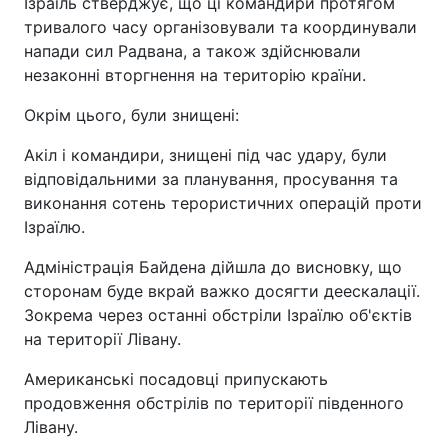
Ізраїль стверджує, що ці командири протягом
тривалого часу організовували та координували
напади сил Радвана, а також здійснювали
незаконні вторгнення на територію країни.
Окрім цього, були знищені:
Акіл і командири, знищені під час удару, були
відповідальними за планування, просування та
виконання сотень терористичних операцій проти
Ізраїлю.
Адміністрація Байдена дійшла до висновку, що
сторонам буде вкрай важко досягти деескалації.
Зокрема через останні обстріли Ізраїлю об'єктів
на території Лівану.
Американські посадовці припускають
продовження обстрілів по території південного
Лівану.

——

> [DESCRIPTION OF THE TASK] Turn the text lines in the records into a numbered list, skipping any blank lines and leaving the pictures out.

> [ANSWER TO THIS EXERCISE]
1. Ізраїль стверджує, що ці командири протягом
2. тривалого часу організовували та координували
3. напади сил Радвана, а також здійснювали
4. незаконні вторгнення на територію країни.
5. Окрім цього, були знищені:
6. Акіл і командири, знищені під час удару, були
7. відповідальними за планування, просування та
8. виконання сотень терористичних операцій проти
9. Ізраїлю.
10. Адміністрація Байдена дійшла до висновку, що
11. сторонам буде вкрай важко досягти деескалації.
12. Зокрема через останні обстріли Ізраїлю об'єктів
13. на території Лівану.
14. Американські посадовці припускають
15. продовження обстрілів по території південного
16. Лівану.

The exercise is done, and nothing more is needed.